В тихих сумерках пред Иваном Купалой пустые дороги белели, как нагое тело, раскинувшееся под теплым темнеющим небом, среди душистых трав. Каждый лист развернулся во всю дарованную ему ширь, и налился соком до краев своих жил, и затих, благодарно дыша свежей влагой. И дороги, сплетаясь, светлели среди потемневших полей.
Все чаще становились перелески, и наконец по обочинам встали черные стены леса. Запахло папоротником, мшистой бархатной роскошью нетронутого и нехоженого лесного дома, сырой древесной прелью. В желтом пятне фар прыжками пронеслась через дорогу мелкая заячья тень. Узкая полоса неба серела только над головой – и так высоко, будто машина шла в глубоком ущелье. Но вот эта светлая полоса раздалась, расширилась, лес подался в стороны, и мы оказались над перламутровой чашей озера.
Дом одиноко темнел в прибрежном тумане. Чернели окна всех его трех «уровней», возведенных в смоленских лесах Володей Быковым. Скоро, послушно законам физики, механизму автономной электростанции и воле хозяина, включился свет. Странно, но дом от этого не ожил. В нем, новом и по-немецки ухоженном, жизни было меньше, чем в моей родной руине. Та, обреченная пасть и окончательно вернуться в землю – землю, окружившую ее мощным войском новой травы, неотвратимо вытянувшей копья, наступающей, как войско, чтобы поглотить навеки, - та уходить не хотела. Стояла, и провалы окон яростно лучились нездешним светом – силой уже поглощенных землей поколений. Дом у озера был пуст. Просто пуст. Володя Быков не смог его наполнить. Наверное, не хватило сил. Куда ушли они? На что растрачены?
Что ж, зато вокруг все жило. Плескалась рыба. Гудели комары. Пищали полевки. О-о-хо-хо-хо-хо-хо-о-о-о! – ликовала неясыть. В ответ радостно хохотал филин. Все шуршало, пело, кричало, бесновалось.

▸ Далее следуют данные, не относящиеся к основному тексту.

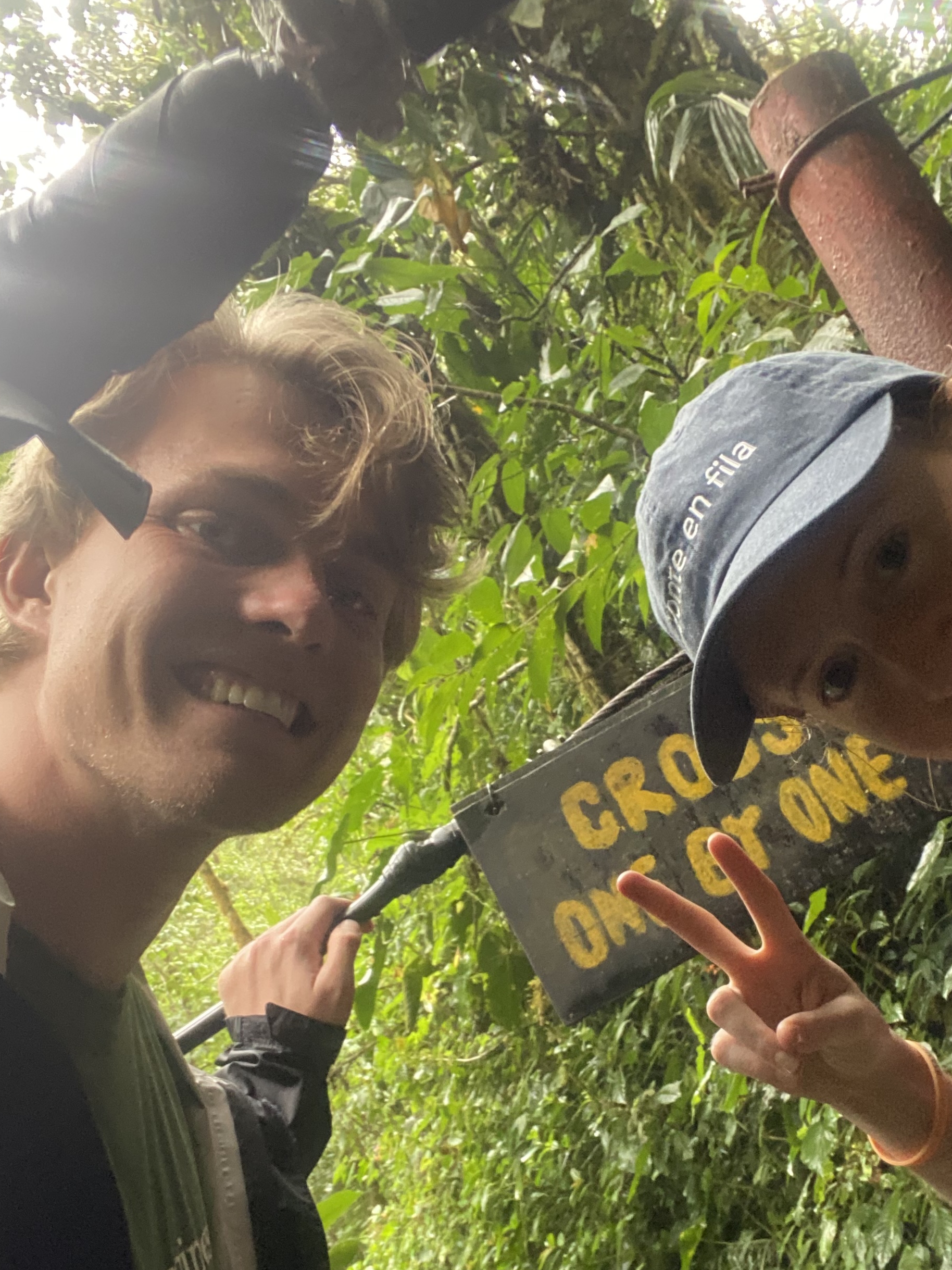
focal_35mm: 38
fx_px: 1394
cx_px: 548
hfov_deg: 37.6
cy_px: 776
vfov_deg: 48.6
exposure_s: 1/59
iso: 400
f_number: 2.2
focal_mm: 2.71
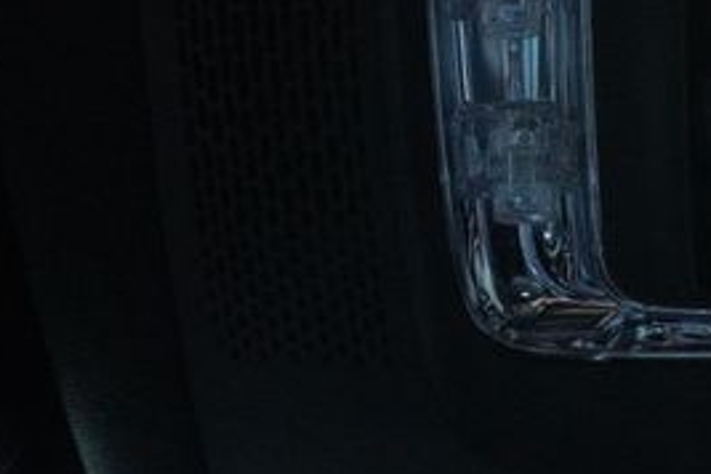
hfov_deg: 23.6
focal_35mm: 79
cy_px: -53
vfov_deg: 16.7
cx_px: 833
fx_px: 1560
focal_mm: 22
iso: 6400
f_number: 9
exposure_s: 1/250
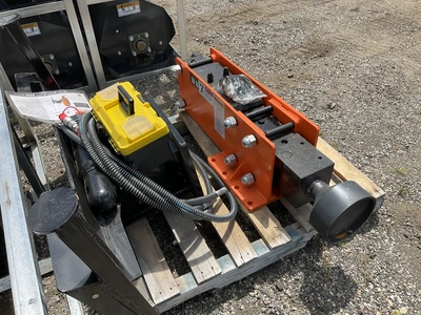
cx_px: 210
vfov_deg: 48.2
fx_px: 353
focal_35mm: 29
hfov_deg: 61.7
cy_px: 158
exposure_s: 1/1534
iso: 25
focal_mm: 3
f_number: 1.8
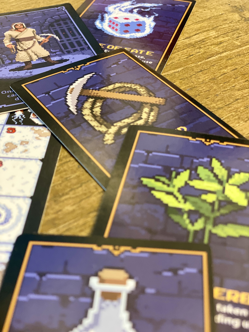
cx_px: 124
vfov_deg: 36.8
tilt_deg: -40.6
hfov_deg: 28.0
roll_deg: -0.4
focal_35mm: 52
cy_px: 166
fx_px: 499
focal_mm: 6
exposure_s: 1/33
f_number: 2
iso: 250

Так и папоротнику недолго зацвести, - подумала я, обернувшись от уреза светлой озерной воды к черной пещере леса.
- Ну, - сказал мне Володя Быков. - Так как?
Валентина и судья купались – а что еще делать, когда считанные ночи остались до Ивана Купалы? Когда алеют угли под шашлыком, а в ледяной воде колодца стынет привязанная за горлышко бутылка «Пшеничной»? Краевед, давно поняв и приняв свою участь, кропил шашлыки вином и раздувал огонь.
Я никак не могла сосредоточиться. Хорошо, что Валентина не горюет. Забыла даже о кошке, подумалось мне. Над водой разносился смех и плеск.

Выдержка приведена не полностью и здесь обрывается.